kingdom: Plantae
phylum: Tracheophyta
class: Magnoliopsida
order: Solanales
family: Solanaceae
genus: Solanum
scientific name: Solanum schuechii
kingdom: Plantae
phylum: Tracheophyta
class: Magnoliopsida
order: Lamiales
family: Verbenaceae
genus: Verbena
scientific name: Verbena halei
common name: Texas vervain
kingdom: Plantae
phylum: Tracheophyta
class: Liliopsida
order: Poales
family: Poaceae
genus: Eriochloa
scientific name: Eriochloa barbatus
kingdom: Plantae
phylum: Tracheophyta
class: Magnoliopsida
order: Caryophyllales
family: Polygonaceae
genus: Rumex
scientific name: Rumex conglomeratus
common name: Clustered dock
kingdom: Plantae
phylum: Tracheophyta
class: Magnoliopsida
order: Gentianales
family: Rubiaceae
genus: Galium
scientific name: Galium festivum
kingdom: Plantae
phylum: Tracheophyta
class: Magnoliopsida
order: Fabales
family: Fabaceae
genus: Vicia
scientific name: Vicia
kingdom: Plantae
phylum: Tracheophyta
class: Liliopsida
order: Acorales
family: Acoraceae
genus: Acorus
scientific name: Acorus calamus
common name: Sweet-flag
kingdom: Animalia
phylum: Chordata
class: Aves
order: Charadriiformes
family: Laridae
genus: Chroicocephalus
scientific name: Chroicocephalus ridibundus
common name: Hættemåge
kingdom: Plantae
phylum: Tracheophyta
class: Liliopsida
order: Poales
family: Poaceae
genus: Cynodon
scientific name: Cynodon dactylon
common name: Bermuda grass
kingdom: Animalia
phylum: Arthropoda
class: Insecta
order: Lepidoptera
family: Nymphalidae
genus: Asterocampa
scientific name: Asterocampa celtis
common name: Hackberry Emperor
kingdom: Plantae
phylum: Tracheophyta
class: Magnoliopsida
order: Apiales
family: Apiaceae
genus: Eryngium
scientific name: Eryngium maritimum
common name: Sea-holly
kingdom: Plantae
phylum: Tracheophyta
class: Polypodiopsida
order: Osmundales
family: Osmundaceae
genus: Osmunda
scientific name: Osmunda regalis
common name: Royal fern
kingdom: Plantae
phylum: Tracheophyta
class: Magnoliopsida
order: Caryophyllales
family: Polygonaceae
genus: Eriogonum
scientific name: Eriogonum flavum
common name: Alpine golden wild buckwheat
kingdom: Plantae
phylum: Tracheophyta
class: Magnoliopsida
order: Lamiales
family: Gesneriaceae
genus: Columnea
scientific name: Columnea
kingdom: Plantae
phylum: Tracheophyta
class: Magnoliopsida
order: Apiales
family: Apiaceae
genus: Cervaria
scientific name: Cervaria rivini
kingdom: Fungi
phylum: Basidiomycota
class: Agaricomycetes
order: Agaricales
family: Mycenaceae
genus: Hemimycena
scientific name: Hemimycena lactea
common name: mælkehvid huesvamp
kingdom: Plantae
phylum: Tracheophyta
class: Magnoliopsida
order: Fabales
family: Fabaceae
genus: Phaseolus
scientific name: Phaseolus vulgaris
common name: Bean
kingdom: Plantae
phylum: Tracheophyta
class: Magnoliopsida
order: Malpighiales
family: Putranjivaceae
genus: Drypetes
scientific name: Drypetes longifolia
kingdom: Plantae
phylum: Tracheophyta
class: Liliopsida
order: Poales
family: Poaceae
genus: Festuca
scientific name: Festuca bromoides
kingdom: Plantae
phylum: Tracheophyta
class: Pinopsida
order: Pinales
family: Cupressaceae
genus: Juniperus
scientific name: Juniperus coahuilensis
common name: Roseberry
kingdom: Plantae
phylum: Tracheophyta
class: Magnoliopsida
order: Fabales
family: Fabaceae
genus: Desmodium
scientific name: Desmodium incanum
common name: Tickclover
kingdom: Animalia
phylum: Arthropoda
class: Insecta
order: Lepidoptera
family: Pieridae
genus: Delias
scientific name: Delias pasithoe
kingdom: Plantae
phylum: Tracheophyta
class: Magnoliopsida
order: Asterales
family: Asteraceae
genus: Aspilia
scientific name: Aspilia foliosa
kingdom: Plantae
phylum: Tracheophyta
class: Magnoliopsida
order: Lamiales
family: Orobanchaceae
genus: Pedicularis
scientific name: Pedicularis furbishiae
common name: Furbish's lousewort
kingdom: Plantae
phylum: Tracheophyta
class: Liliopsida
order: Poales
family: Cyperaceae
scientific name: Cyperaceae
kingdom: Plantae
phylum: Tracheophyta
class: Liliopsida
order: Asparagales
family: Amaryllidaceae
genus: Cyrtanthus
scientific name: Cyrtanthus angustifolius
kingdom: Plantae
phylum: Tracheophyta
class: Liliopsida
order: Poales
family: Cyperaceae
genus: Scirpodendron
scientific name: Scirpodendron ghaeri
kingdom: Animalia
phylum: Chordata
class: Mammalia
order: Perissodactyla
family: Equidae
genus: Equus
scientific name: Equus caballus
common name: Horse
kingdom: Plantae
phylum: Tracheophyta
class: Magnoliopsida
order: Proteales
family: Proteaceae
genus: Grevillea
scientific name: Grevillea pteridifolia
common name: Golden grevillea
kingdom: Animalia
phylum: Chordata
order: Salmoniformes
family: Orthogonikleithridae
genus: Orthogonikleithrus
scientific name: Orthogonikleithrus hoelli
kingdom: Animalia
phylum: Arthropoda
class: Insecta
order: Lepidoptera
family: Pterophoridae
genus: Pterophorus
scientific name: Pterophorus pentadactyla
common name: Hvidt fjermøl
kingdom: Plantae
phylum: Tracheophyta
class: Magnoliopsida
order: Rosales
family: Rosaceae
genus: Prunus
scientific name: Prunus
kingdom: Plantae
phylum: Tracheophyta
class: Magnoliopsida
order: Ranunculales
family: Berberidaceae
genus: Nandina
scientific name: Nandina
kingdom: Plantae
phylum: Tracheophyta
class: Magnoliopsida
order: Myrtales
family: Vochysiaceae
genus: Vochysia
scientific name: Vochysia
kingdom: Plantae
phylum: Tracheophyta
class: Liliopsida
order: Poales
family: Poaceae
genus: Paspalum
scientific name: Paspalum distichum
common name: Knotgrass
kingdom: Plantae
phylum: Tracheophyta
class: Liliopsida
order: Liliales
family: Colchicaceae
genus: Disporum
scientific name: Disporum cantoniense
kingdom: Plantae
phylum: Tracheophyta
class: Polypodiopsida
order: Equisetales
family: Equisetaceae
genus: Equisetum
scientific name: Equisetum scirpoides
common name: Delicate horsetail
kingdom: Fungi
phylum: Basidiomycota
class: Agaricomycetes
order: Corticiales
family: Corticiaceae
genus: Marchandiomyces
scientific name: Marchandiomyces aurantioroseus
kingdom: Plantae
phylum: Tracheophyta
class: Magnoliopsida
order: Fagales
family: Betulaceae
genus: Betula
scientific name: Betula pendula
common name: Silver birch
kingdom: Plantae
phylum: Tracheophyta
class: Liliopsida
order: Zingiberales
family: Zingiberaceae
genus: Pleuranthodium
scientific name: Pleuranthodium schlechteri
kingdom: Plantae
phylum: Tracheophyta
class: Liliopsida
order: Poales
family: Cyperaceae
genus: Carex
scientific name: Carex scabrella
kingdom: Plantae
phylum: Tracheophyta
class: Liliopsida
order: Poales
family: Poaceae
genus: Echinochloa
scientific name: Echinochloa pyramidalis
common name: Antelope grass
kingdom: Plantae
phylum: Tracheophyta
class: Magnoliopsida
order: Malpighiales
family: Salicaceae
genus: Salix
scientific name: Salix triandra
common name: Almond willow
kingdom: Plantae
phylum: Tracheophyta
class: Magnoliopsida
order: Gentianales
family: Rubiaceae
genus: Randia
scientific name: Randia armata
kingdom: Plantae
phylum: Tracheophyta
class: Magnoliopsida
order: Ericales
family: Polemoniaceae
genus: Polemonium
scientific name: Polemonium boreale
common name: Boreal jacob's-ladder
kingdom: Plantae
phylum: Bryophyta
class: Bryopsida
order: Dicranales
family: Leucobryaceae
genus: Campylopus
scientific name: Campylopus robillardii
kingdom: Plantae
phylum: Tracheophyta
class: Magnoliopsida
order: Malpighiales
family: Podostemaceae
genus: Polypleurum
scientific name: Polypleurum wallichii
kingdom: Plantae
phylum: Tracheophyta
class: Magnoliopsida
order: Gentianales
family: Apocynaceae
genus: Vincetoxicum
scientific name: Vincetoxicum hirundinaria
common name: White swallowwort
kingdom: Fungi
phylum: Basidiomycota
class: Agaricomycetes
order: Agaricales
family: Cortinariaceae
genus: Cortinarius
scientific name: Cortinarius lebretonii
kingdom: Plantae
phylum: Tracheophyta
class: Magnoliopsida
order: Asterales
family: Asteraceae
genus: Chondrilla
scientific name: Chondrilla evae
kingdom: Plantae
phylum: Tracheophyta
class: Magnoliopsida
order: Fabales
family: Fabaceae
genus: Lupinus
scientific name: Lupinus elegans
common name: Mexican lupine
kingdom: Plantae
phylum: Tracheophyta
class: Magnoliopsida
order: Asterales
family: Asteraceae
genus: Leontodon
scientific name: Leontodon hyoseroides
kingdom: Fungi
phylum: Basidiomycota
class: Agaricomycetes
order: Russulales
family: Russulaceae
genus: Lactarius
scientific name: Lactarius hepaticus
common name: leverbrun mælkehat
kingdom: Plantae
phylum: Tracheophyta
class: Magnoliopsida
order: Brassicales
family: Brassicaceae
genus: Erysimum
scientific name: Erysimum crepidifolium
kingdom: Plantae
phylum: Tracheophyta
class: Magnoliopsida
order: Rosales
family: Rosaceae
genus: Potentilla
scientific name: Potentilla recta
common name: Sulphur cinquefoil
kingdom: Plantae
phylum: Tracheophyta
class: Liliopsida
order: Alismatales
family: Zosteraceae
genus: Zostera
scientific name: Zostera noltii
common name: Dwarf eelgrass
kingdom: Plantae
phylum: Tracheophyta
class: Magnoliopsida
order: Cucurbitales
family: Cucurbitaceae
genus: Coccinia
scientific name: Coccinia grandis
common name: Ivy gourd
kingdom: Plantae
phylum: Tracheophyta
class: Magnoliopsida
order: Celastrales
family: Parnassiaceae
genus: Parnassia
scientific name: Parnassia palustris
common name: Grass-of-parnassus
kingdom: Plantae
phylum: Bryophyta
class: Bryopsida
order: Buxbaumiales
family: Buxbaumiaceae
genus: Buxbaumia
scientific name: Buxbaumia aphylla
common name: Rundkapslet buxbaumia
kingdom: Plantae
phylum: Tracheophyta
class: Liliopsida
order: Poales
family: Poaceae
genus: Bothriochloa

◇ ◇ ◇ ◇ ◇ ◇ ◇

- **What you have to do**
Could you repeat the lines of the records, beginning at the line that contains "scientific name: Betula pendula" and stopping after the line that contains "scientific name: Carex scabrella"?

- **Output of the task**
scientific name: Betula pendula
common name: Silver birch
kingdom: Plantae
phylum: Tracheophyta
class: Liliopsida
order: Zingiberales
family: Zingiberaceae
genus: Pleuranthodium
scientific name: Pleuranthodium schlechteri
kingdom: Plantae
phylum: Tracheophyta
class: Liliopsida
order: Poales
family: Cyperaceae
genus: Carex
scientific name: Carex scabrella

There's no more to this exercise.